Better 404 Not Found Pages

Often times “404 not found” pages aren’t particularly helpful. They tell you that the page is gone, and not much else. The more tech-saavy know a great trick to help find what you’re after: just lop off a hunk of the URL. Perhaps you had a bookmark saved at this address, for example:

http://tenseforms.com/tundra/winter.html

You open your bookmark, and sadly, the page no longer exists. But you know the content may still be there… Perhaps it has simply moved to another page. You can do some digging just by removing everything after the last slash:

http://tenseforms.com/tundra/

Sure enough, you go to that page, click on the songs link, and there’s the song you were after: the edge of winter transforming. Unfortunately, not everyone will know to do this. Some people may simply give up after seeing an error message. They may even assume the whole site is gone.

I have a little script I use to help people find things this way. If you clicked the first link you’ve already seen it in action: the page will automatically suggest checking the second link. This custom error page simply takes chunks off the end of the URL, checks if the directory exists, and if it does it offers the link to the visitor.

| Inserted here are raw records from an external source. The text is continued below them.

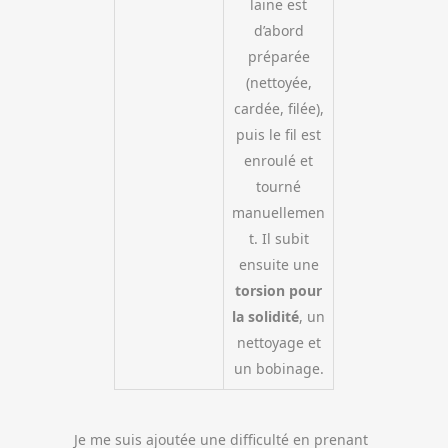
laine est
d’abord
préparée
(nettoyée,
cardée, filée),
puis le fil est
enroulé et
tourné
manuellemen
t. Il subit
ensuite une
torsion pour
la solidité
, un
nettoyage et
un bobinage.
Je me suis ajoutée une difficulté en prenant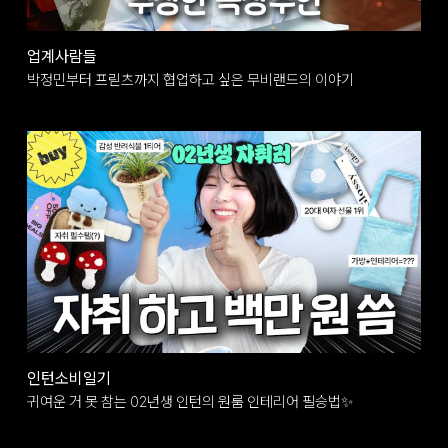
업계사람들
박정민부터 프릳츠까지 협업하고 싶은 무비랜드의 이야기
인턴소비일기
귀여운 거 못 참는 02년생 인턴의 원룸 인테리어 필승법✨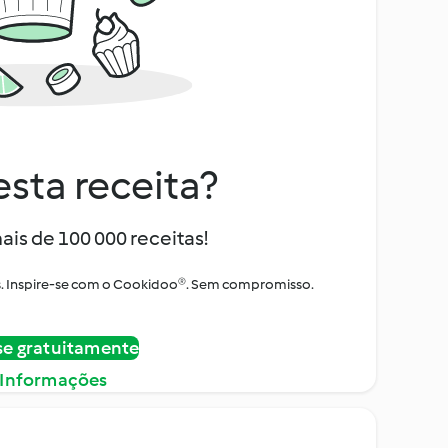
sta receita?
ais de 100 000 receitas!
tos. Inspire-se com o Cookidoo®. Sem compromisso.
se gratuitamente
 Informações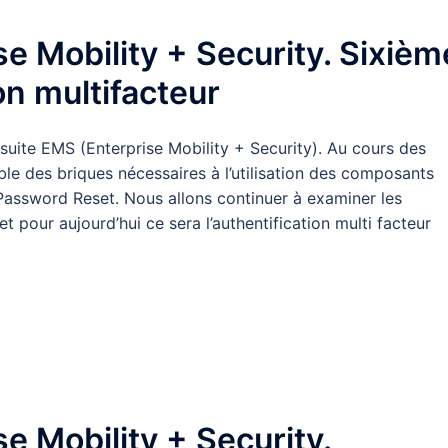
se Mobility + Security. Sixièm
ion multifacteur
a suite EMS (Enterprise Mobility + Security). Au cours des
le des briques nécessaires à l’utilisation des composants
 Password Reset. Nous allons continuer à examiner les
t pour aujourd’hui ce sera l’authentification multi facteur
se Mobility + Security.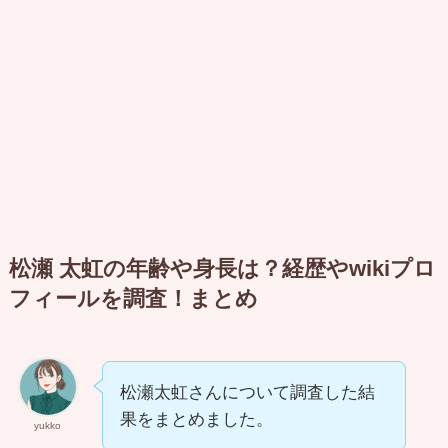
松瀬 太虹の年齢や身長は？経歴やwikiプロ
フィールを調査！まとめ
松瀬太虹さんについて調査した結
果をまとめました。
yukko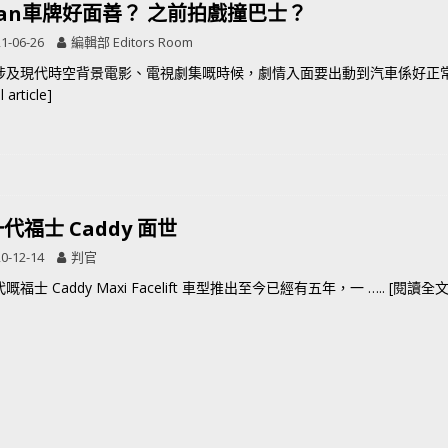
van車牌好面善？ 之前拍戲撞巴士？
1-06-26
編輯部 Editors Room
涉及現代時空背景電影、電視劇集嘅時候，劇情入面要出動到汽車係好正
 article]
代福士 Caddy 面世
0-12-14
判官
嘅福士 Caddy Maxi Facelift 車型推出至今已經有五年，一
….. [閱讀全文 F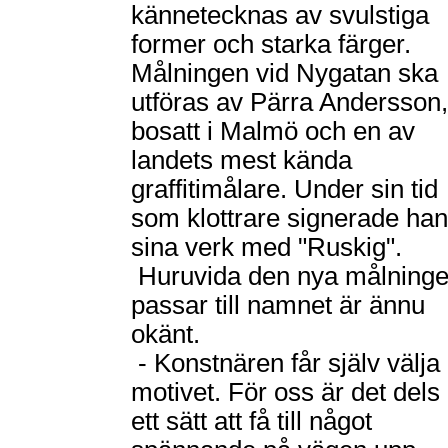
kännetecknas av svulstiga
former och starka färger.
Målningen vid Nygatan ska
utföras av Pärra Andersson,
bosatt i Malmö och en av
landets mest kända
graffitimålare. Under sin tid
som klottrare signerade han
sina verk med "Ruskig".
Huruvida den nya målning
passar till namnet är ännu
okänt.
- Konstnären får själv välja
motivet. För oss är det dels
ett sätt att få till något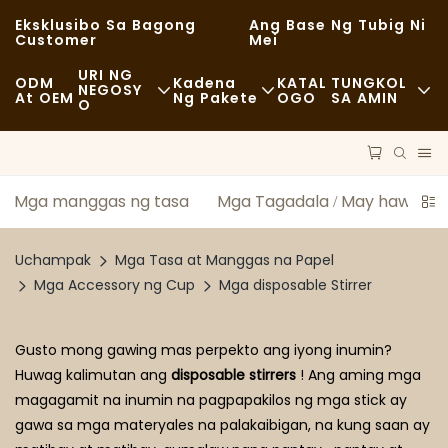
Eksklusibo Sa Bagong
Ang Base Ng Tubig Ni
Customer
Mei
URI NG
ODM
Kadena
KATAL
TUNGKOL
NEGOSY
At OEM
Ng Pakete
OGO
SA AMIN
O
Mabilisang Pagkain
Mga Hilaw Na Materyales
Balita
Kaswal
Transportasyon
Pagpapanatili
Mga manggas ng tasa
Mga Tagadala / May hawak n
Magandang Kainan
Proseso
Mga Kaso
Uchampak
Mga Tasa at Manggas na Papel
Mga Cafe At Coffee Shop
Teknolohiya
FAQS
Mga Accessory ng Cup
Mga disposable Stirrer
Buffet
Blog
Gusto mong gawing mas perpekto ang iyong inumin?
Mga Food Truck
Huwag kalimutan ang
disposable stirrers
! Ang aming mga
magagamit na inumin na pagpapakilos ng mga stick ay
Panaderya
gawa sa mga materyales na palakaibigan, na kung saan ay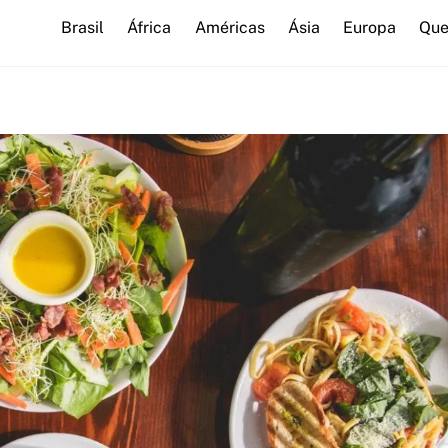
Brasil
África
Américas
Ásia
Europa
Que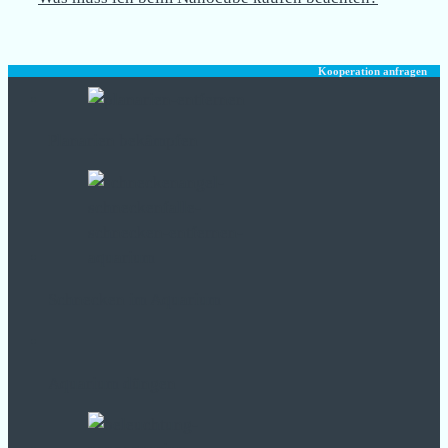
Kooperation anfragen
Planarien bekämpfen
Schnecken im Aquarium
Aquarium düngen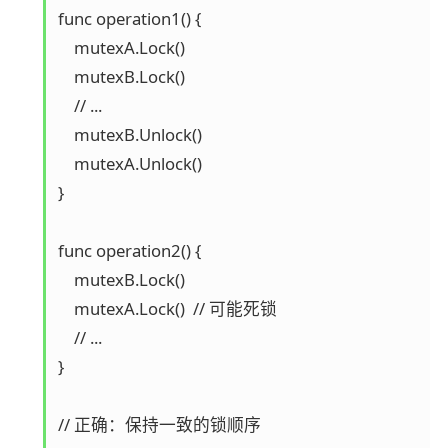
func operation1() {

    mutexA.Lock()

    mutexB.Lock()

    // ...

    mutexB.Unlock()

    mutexA.Unlock()

}

func operation2() {

    mutexB.Lock()  

    mutexA.Lock()  // 可能死锁

    // ...

}

// 正确：保持一致的锁顺序
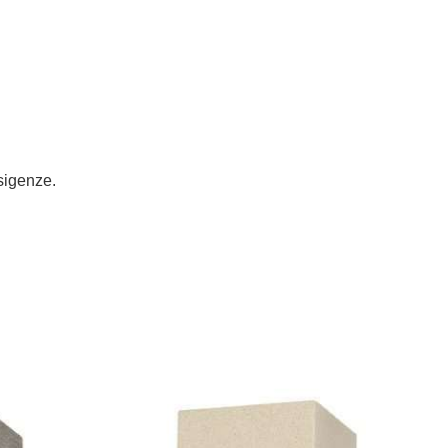
esigenze.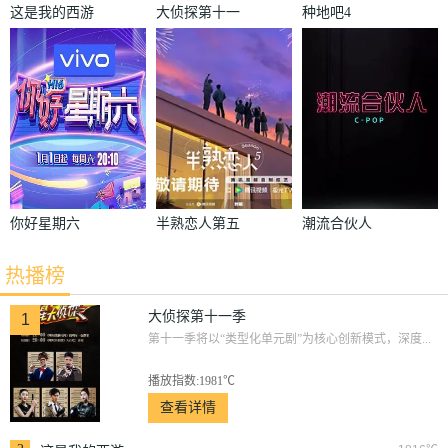
这是我的西游
大侦探第十一
种地吧4
季
你好星期六
半熟恋人第五
潮流合伙人
季
热播榜
大侦探第十一季
1
第十一季将以“类型化单元剧”为核心创新模式，深度...
播放指数:1981℃
查看详情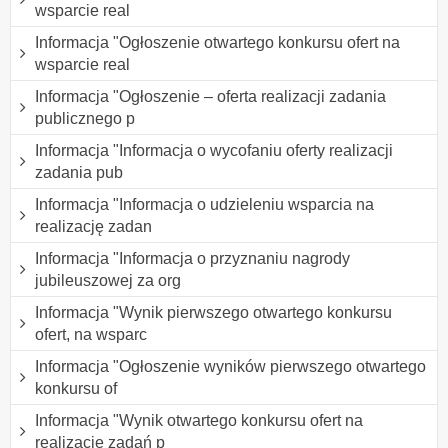
wsparcie real
Informacja "Ogłoszenie otwartego konkursu ofert na
wsparcie real
Informacja "Ogłoszenie – oferta realizacji zadania
publicznego p
Informacja "Informacja o wycofaniu oferty realizacji
zadania pub
Informacja "Informacja o udzieleniu wsparcia na
realizację zadan
Informacja "Informacja o przyznaniu nagrody
jubileuszowej za org
Informacja "Wynik pierwszego otwartego konkursu
ofert, na wsparc
Informacja "Ogłoszenie wyników pierwszego otwartego
konkursu of
Informacja "Wynik otwartego konkursu ofert na
realizację zadań p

You can view the script I use for my own site here. To use this on your site, just change the domain variable at the top, and adjust the text at the end as necessary. You’ll also need an .htaccess file with the following line:

ErrorDocument 404 /404.php

This assumes the file is named 404.php and you’ve placed it in your document root. If you’d prefer something else, just change the path as necessary.

If you have any other ideas for more helpful error pages, I’d love to hear them. Another great idea I’ve seen is to offer search results based on the original URL. Using the example above, the script might offer other pages that contain the words “tundra” and “winter”. Quite helpful! Subtle touches like this can save time even for people that already know the tricks of finding lost pages, and that will help keep them at your site, instead of going elsewhere.

07.16.05: A List Apart has a nice article on this subject.
04.15.06: Mike Davidson has some great ideas as well.

Comments

This entry has one comment.

Scott

Scott wrote on June 13, 2005:

I really like the site design, Mike. Good work.